At the same time we see that the media have lost grip on the public. The Murdoch papers have slashed, witch hunted, axed, poisoned Corbyn and Labour but analysts concluded that the younger generation shared more from blogs and podcasts than from the regular media, leaving the Daily Mail and The Sun totally bewildered. With other words, in another 20 years Diana will be even more history and only 50+ olds will then have really experienced Diana's life. The DM of 2037 still pumping up Diana for clicks seems unlikely to me.
Interesting.
And as for the last bolded sentence, I do think that when one reads all about Diana 'in one sitting' (in a sense, though it took me close to a year to so do), I think one gets a different experience than if one was living through the events in 'real time'.
One example is the Morton book: what a firestorm that book fomented, and what a bewildering crash-and-burn of 'propriety' it initiated. And when one knows whose hand was guiding the whole endeavor, and how complicated and
clever it's execution was, then watch the videos of Diana during that time, it's chilling. It's then you get real insight into the person.

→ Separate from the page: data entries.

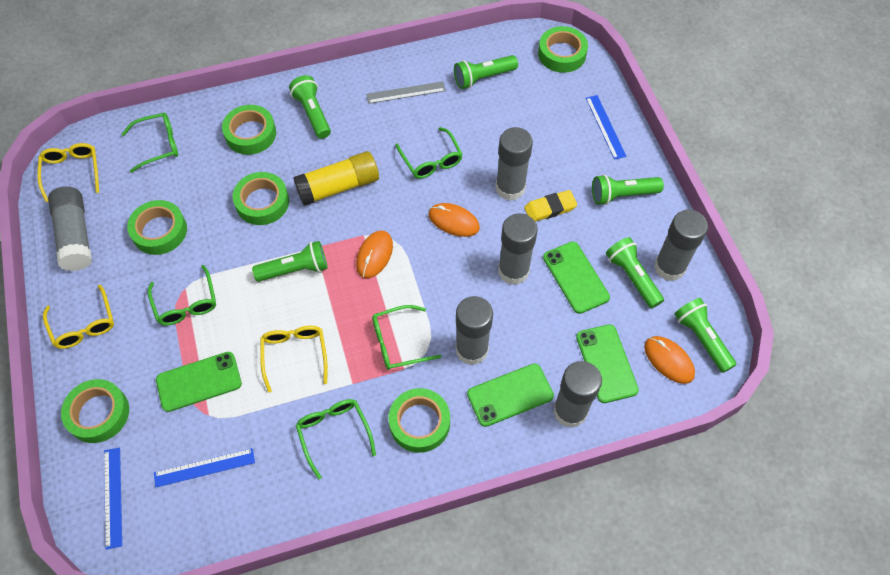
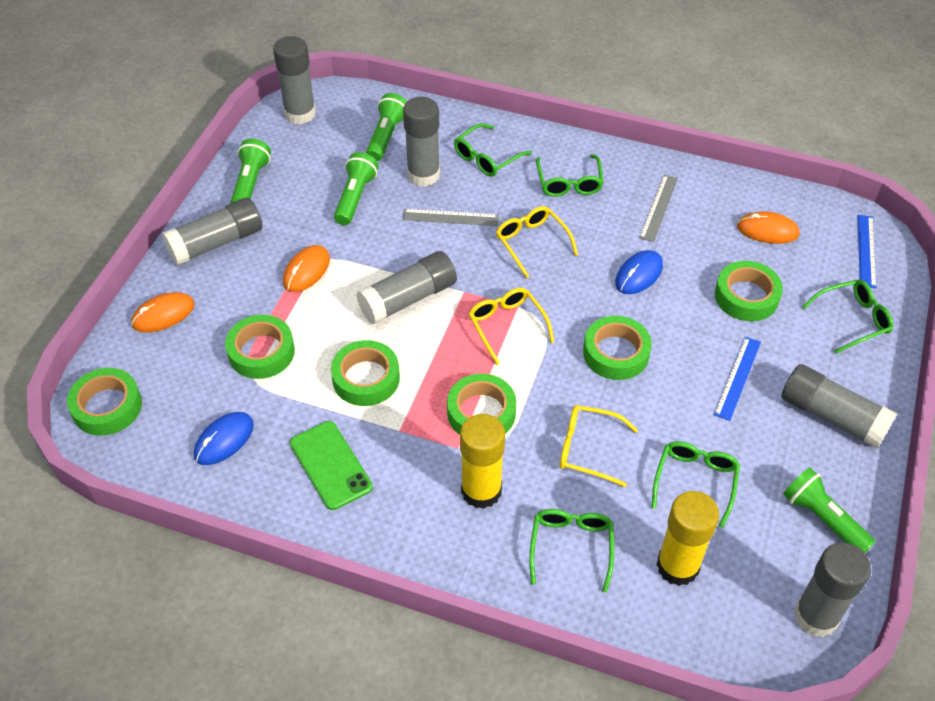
blue mouse: none = 0 -> [194,412,254,465] [615,250,663,294] = 2
blue ruler: [104,448,122,550] [154,448,255,488] [586,95,626,160] = 3 -> [714,337,761,421] [857,215,877,288] = 2
green flashlight: [252,241,328,282] [289,75,331,139] [454,55,518,89] [592,174,664,205] [606,237,664,308] [674,298,737,373] = 6 -> [231,139,271,203] [334,152,379,225] [366,93,407,161] [783,468,875,553] = 4
green phone: [156,352,242,412] [467,363,554,427] [543,242,610,314] [576,324,639,403] = 4 -> [290,421,373,510] = 1
grey ruler: [366,81,446,104] = 1 -> [402,209,499,226] [639,175,678,242] = 2
yellow eraser: [524,190,577,222] = 1 -> none = 0
yellow glue stick: [293,151,379,206] = 1 -> [460,414,505,509] [656,491,719,586] = 2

One other aspect is Diana's public demeanor during the time everyone (she) states she was in catastrophic despair over her marriage, yet it is never borne out if you look at the videos and pictures from that time. Quite the reverse. Except for nervous moments very early in the marriage, she is radiant. Then of course one knows (with that long lens of history) that she was engaged in a long-term,
stable relationship (her longest relationship, in fact, longer than her actual time of intimacy with her husband) that clearly gave her great joy (by her own words). (It's Charles who manifests outwardly as headed for the scrap heap, but not one peep out of him until much, much later, and even then it's pretty tame in comparison to Diana's laments).
The whole thing telescopes in a way that the living through the day-by-day and week-by-week revelations can never achieve. I think some are caught forever in that slow trek across the Himalayas of Diana's parsed out drama. Their initial impressions remain as vivid today as when they first heard the spin, no matter that we know a great deal more of the layers living in those moments back then.